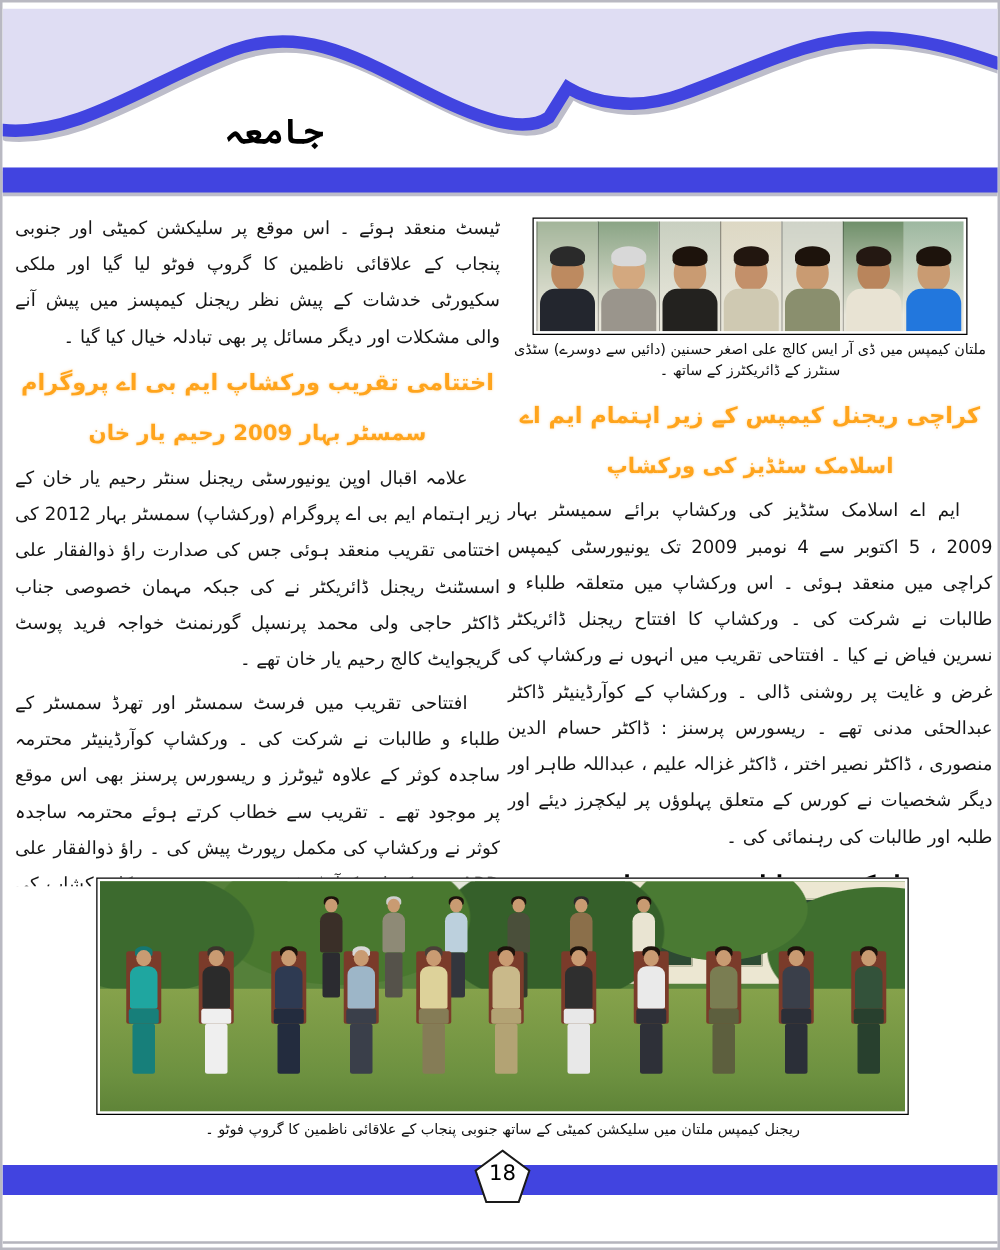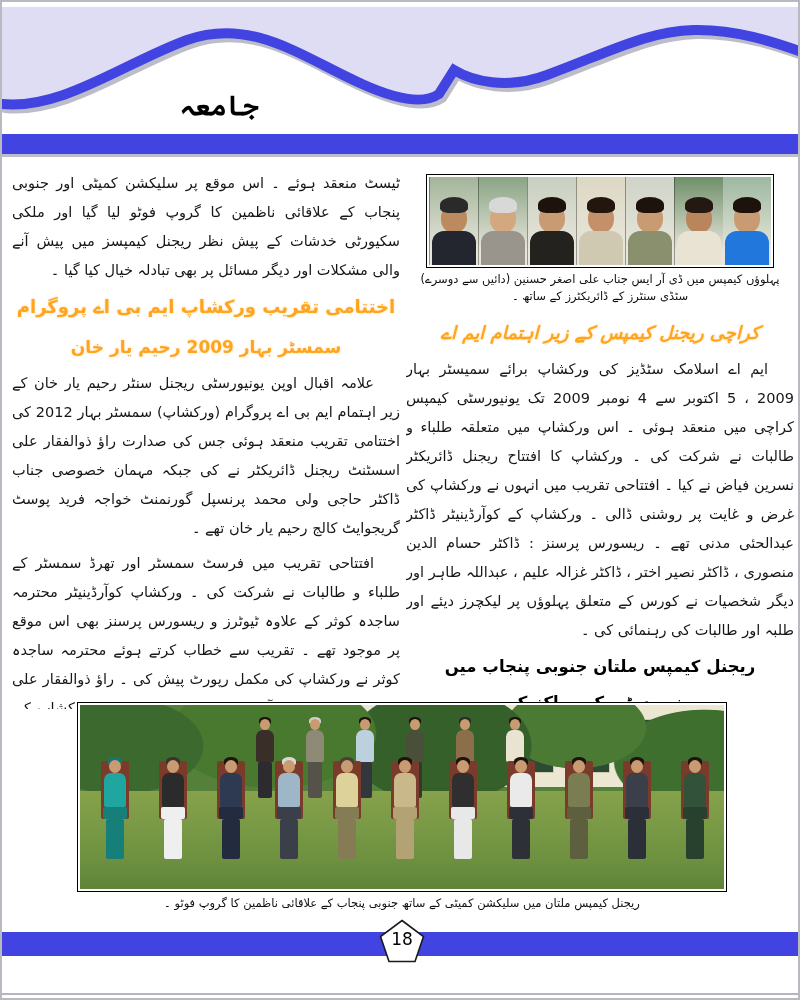--- a/index.html
+++ b/index.html
@@ -160,7 +160,7 @@
           </div>
         </div>
     </div>
-    <div class="caption">پہلوؤں کیمپس میں ڈی آر ایس جناب علی اصغر حسنین (دائیں سے دوسرے) سٹڈی سنٹرز کے ڈائریکٹرز کے ساتھ ۔</div>
+    <div class="caption">ملتان کیمپس میں ڈی آر ایس کالج علی اصغر حسنین (دائیں سے دوسرے) سٹڈی سنٹرز کے ڈائریکٹرز کے ساتھ ۔</div>
     <div class="h-orange" style="margin-top:8px;font-style:italic;">
       <div>کراچی ریجنل کیمپس کے زیر اہتمام ایم اے</div>
     </div>

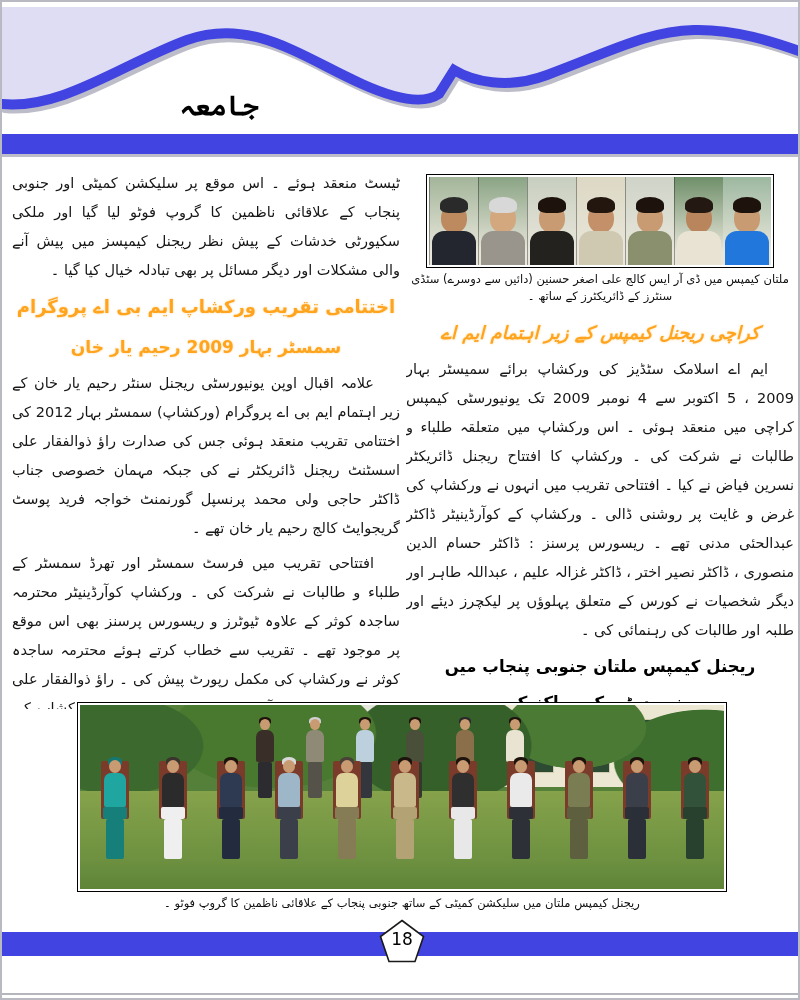--- a/index.html
+++ b/index.html
@@ -161,7 +161,7 @@
         </div>
     </div>
     <div class="caption">ملتان کیمپس میں ڈی آر ایس کالج علی اصغر حسنین (دائیں سے دوسرے) سٹڈی سنٹرز کے ڈائریکٹرز کے ساتھ ۔</div>
-    <div class="h-orange" style="margin-top:8px;font-style:italic;">
+    <div class="h-orange" style="margin-top:8px;">
       <div>کراچی ریجنل کیمپس کے زیر اہتمام ایم اے</div>
     </div>
     <p class="para indent">ایم اے اسلامک سٹڈیز کی ورکشاپ برائے سمیسٹر بہار 2009 ، 5 اکتوبر سے 4 نومبر 2009 تک یونیورسٹی کیمپس کراچی میں منعقد ہوئی ۔ اس ورکشاپ میں متعلقہ طلباء و طالبات نے شرکت کی ۔ ورکشاپ کا افتتاح ریجنل ڈائریکٹر نسرین فیاض نے کیا ۔ افتتاحی تقریب میں انہوں نے ورکشاپ کی غرض و غایت پر روشنی ڈالی ۔ ورکشاپ کے کوآرڈینیٹر ڈاکٹر عبدالحئی مدنی تھے ۔ ریسورس پرسنز : ڈاکٹر حسام الدین منصوری ، ڈاکٹر نصیر اختر ، ڈاکٹر غزالہ علیم ، عبداللہ طاہر اور دیگر شخصیات نے کورس کے متعلق پہلوؤں پر لیکچرز دیئے اور طلبہ اور طالبات کی رہنمائی کی ۔</p>

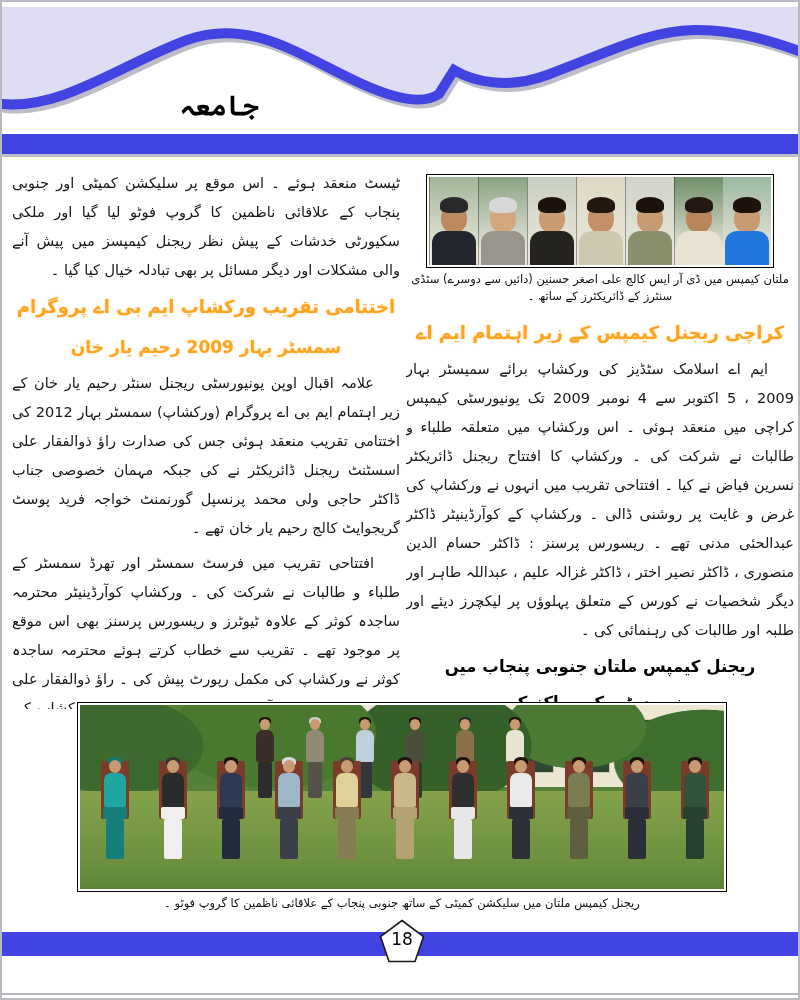--- a/index.html
+++ b/index.html
@@ -163,6 +163,7 @@
     <div class="caption">ملتان کیمپس میں ڈی آر ایس کالج علی اصغر حسنین (دائیں سے دوسرے) سٹڈی سنٹرز کے ڈائریکٹرز کے ساتھ ۔</div>
     <div class="h-orange" style="margin-top:8px;">
       <div>کراچی ریجنل کیمپس کے زیر اہتمام ایم اے</div>
+      <div class="l2">اسلامک سٹڈیز کی ورکشاپ</div>
     </div>
     <p class="para indent">ایم اے اسلامک سٹڈیز کی ورکشاپ برائے سمیسٹر بہار 2009 ، 5 اکتوبر سے 4 نومبر 2009 تک یونیورسٹی کیمپس کراچی میں منعقد ہوئی ۔ اس ورکشاپ میں متعلقہ طلباء و طالبات نے شرکت کی ۔ ورکشاپ کا افتتاح ریجنل ڈائریکٹر نسرین فیاض نے کیا ۔ افتتاحی تقریب میں انہوں نے ورکشاپ کی غرض و غایت پر روشنی ڈالی ۔ ورکشاپ کے کوآرڈینیٹر ڈاکٹر عبدالحئی مدنی تھے ۔ ریسورس پرسنز : ڈاکٹر حسام الدین منصوری ، ڈاکٹر نصیر اختر ، ڈاکٹر غزالہ علیم ، عبداللہ طاہر اور دیگر شخصیات نے کورس کے متعلق پہلوؤں پر لیکچرز دیئے اور طلبہ اور طالبات کی رہنمائی کی ۔</p>
     <div class="h-black" style="margin-top:4px;">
···
Return all the material exactly, skipping pictures.

--- a/index.html
+++ b/index.html
@@ -160,7 +160,7 @@
           </div>
         </div>
     </div>
-    <div class="caption">پہلوؤں کیمپس میں ڈی آر ایس جناب علی اصغر حسنین (دائیں سے دوسرے) سٹڈی سنٹرز کے ڈائریکٹرز کے ساتھ ۔</div>
+    <div class="caption">ملتان کیمپس میں ڈی آر ایس کالج علی اصغر حسنین (دائیں سے دوسرے) سٹڈی سنٹرز کے ڈائریکٹرز کے ساتھ ۔</div>
     <div class="h-orange" style="margin-top:8px;font-style:italic;">
       <div>کراچی ریجنل کیمپس کے زیر اہتمام ایم اے</div>
     </div>

--- a/index.html
+++ b/index.html
@@ -161,7 +161,7 @@
         </div>
     </div>
     <div class="caption">ملتان کیمپس میں ڈی آر ایس کالج علی اصغر حسنین (دائیں سے دوسرے) سٹڈی سنٹرز کے ڈائریکٹرز کے ساتھ ۔</div>
-    <div class="h-orange" style="margin-top:8px;font-style:italic;">
+    <div class="h-orange" style="margin-top:8px;">
       <div>کراچی ریجنل کیمپس کے زیر اہتمام ایم اے</div>
     </div>
     <p class="para indent">ایم اے اسلامک سٹڈیز کی ورکشاپ برائے سمیسٹر بہار 2009 ، 5 اکتوبر سے 4 نومبر 2009 تک یونیورسٹی کیمپس کراچی میں منعقد ہوئی ۔ اس ورکشاپ میں متعلقہ طلباء و طالبات نے شرکت کی ۔ ورکشاپ کا افتتاح ریجنل ڈائریکٹر نسرین فیاض نے کیا ۔ افتتاحی تقریب میں انہوں نے ورکشاپ کی غرض و غایت پر روشنی ڈالی ۔ ورکشاپ کے کوآرڈینیٹر ڈاکٹر عبدالحئی مدنی تھے ۔ ریسورس پرسنز : ڈاکٹر حسام الدین منصوری ، ڈاکٹر نصیر اختر ، ڈاکٹر غزالہ علیم ، عبداللہ طاہر اور دیگر شخصیات نے کورس کے متعلق پہلوؤں پر لیکچرز دیئے اور طلبہ اور طالبات کی رہنمائی کی ۔</p>

--- a/index.html
+++ b/index.html
@@ -163,6 +163,7 @@
     <div class="caption">ملتان کیمپس میں ڈی آر ایس کالج علی اصغر حسنین (دائیں سے دوسرے) سٹڈی سنٹرز کے ڈائریکٹرز کے ساتھ ۔</div>
     <div class="h-orange" style="margin-top:8px;">
       <div>کراچی ریجنل کیمپس کے زیر اہتمام ایم اے</div>
+      <div class="l2">اسلامک سٹڈیز کی ورکشاپ</div>
     </div>
     <p class="para indent">ایم اے اسلامک سٹڈیز کی ورکشاپ برائے سمیسٹر بہار 2009 ، 5 اکتوبر سے 4 نومبر 2009 تک یونیورسٹی کیمپس کراچی میں منعقد ہوئی ۔ اس ورکشاپ میں متعلقہ طلباء و طالبات نے شرکت کی ۔ ورکشاپ کا افتتاح ریجنل ڈائریکٹر نسرین فیاض نے کیا ۔ افتتاحی تقریب میں انہوں نے ورکشاپ کی غرض و غایت پر روشنی ڈالی ۔ ورکشاپ کے کوآرڈینیٹر ڈاکٹر عبدالحئی مدنی تھے ۔ ریسورس پرسنز : ڈاکٹر حسام الدین منصوری ، ڈاکٹر نصیر اختر ، ڈاکٹر غزالہ علیم ، عبداللہ طاہر اور دیگر شخصیات نے کورس کے متعلق پہلوؤں پر لیکچرز دیئے اور طلبہ اور طالبات کی رہنمائی کی ۔</p>
     <div class="h-black" style="margin-top:4px;">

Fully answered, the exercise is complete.